Apesar de ter havido aumento da quantidade de pessoas vivendo com HIV em todas as regiões do mundo, algumas delas geram mais preocupação. Na Ásia Central e na Europa Oriental, por exemplo, as taxas de infecção aumentaram mais de 50% nos últimos dois anos. Em 2006, 2,9 milhões de pessoas morreram em decorrência de males relacionados à aids. A quantidade de mortes mostra a precariedade do tratamento recebido pelos africanos subsaarianos. Do total de falecidos, 2,1 milhões, ou 72%, morreram no continente. Em 2006, morreram 200 mil pessoas a mais em decorrência da Aids do que em 2004, ano do último relatório da Unaids.
O aumento do número de casos preocupa a Organização Mundial de Saúde (OMS), pois a tendência em muitos locais era de estabilização ou mesmo de diminuição. Países como Uganda conseguiram frear por alguns anos a taxa de infecção, mas o relatório deste ano mostra uma reversão do quadro.
“Isso é preocupante, já que, como sabemos, até recentemente a ampliação dos programas de prevenção ao HIV nestes países havia obtido bons resultados e Uganda era um claro exemplo disso. Isto significa que os países não estão atuando no mesmo ritmo de suas epidemias”, disse o diretor executivo da Unaids, Peter Piot, no lançamento do documento. “Precisamos intensificar muito mais os esforços de prevenção que salvam vidas ao mesmo tempo em que ampliamos os programas de tratamento”.
O relatório mostra também que a quantidade de recursos disponíveis para o combate à Aids está aumentando, mas ainda é insuficiente para lidar com o tamanho do problema. Em 2005, foram gastos US$ 8,3 bilhões; neste ano, o valor aumentou em US$ 600 mil e a previsão para 2007 é de US$ 10 bilhões. No entanto, a Unaids acredita que o mínimo para 2007 teria de ser de US$ 18 bilhões, para conter a propagação do vírus. Desse total, 55% deveriam ser destinados à África subsaariana, 20% para a Ásia e Pacífico, 17% para América Latina e Caribe, 7% para a Europa Oriental e o restante para Oriente Médio e Norte da África.

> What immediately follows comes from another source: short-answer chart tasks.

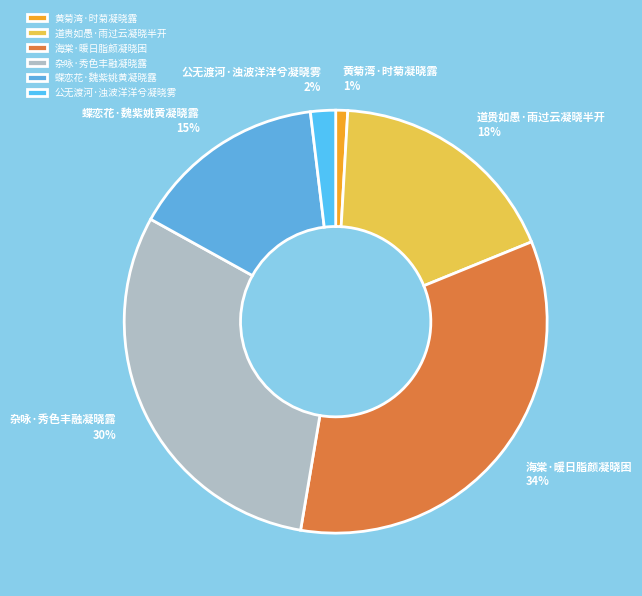

Which slice is the largest?

海棠·暖日脂颜凝晓困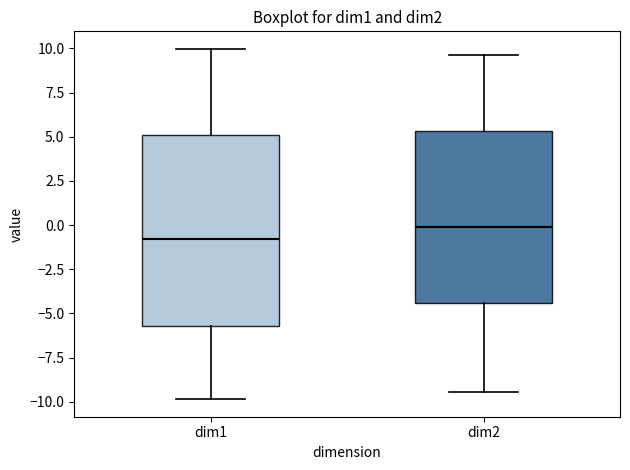

Where is the lower edge of the box for dim2 on the y-axis? The values are not printed on the chart, so give them approximately, as read against the axis.

-4.5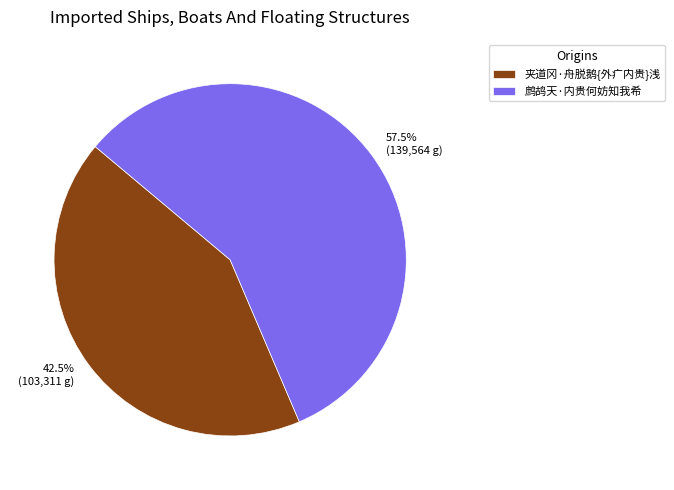

Approximately how many times larger is the value at 夹道冈·舟脱鹅{外疒内贵}浅 compared to 鹧鸪天·内贵何妨知我希?

0.7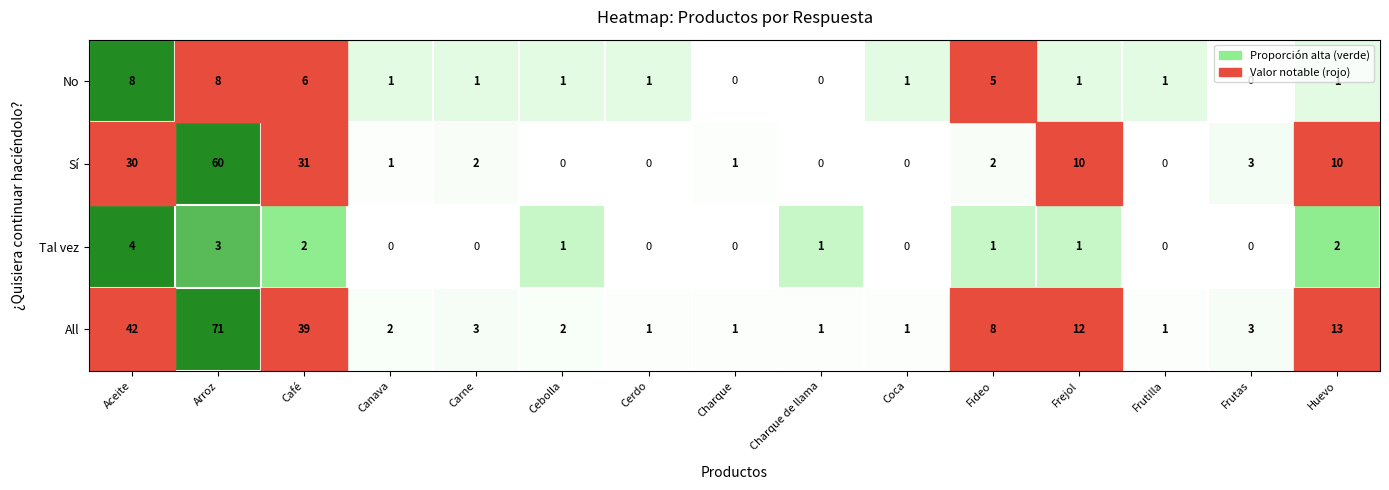

The value of Tal vez at Café is 2. True or false?

True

“Os membros das Nações Unidas se comprometeram a deter a propagação da epidemia e inverter a tendência de aumento até 2015”, lembrou a representante do Grupo HIV/Aids do Pnud em Nova Iorque, Lily Ohiorhenuan, durante a conferência de Brasília. “No quadro atual, isso pode não ser possível”, advertiu.

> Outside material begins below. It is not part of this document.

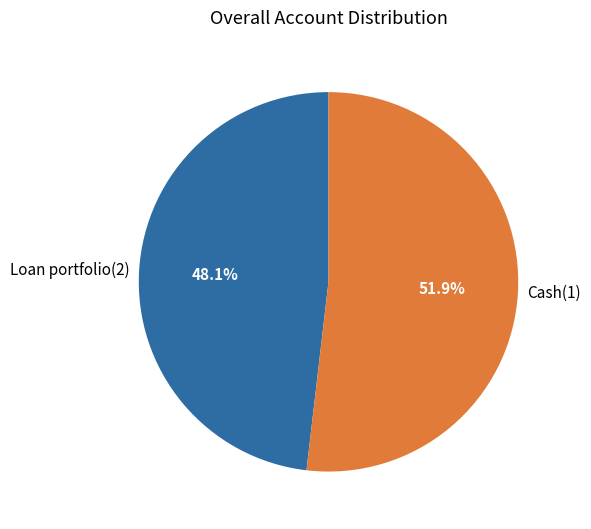

What is the majority slice?

Cash(1)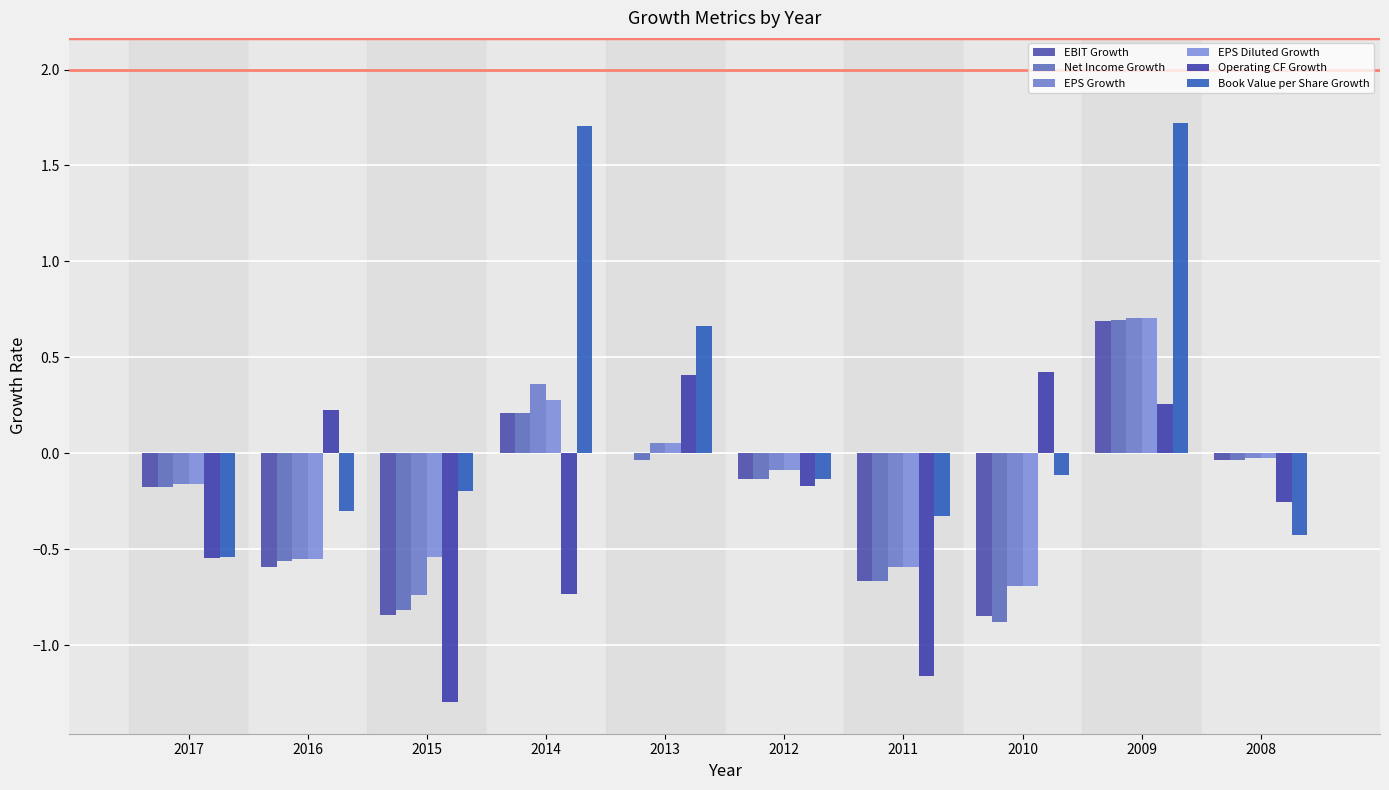

Is the value of EPS Growth at 2015 greater than the value of Operating CF Growth at 2012?

No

O relatório não chega a fazer essa afirmação, mas pelos dados apresentados é possível perceber que, se o problema é econômico, poupar recursos de combate à aids é inútil: segundo o documento, o fortalecimento das estratégias de prevenção nos 125 países mais pobres do mundo evitaria 28 milhões de infecções entre 2005 e 2015 - mais da metade do número de casos projetados para o período. E pouparia US$ 24 bilhões em tratamento.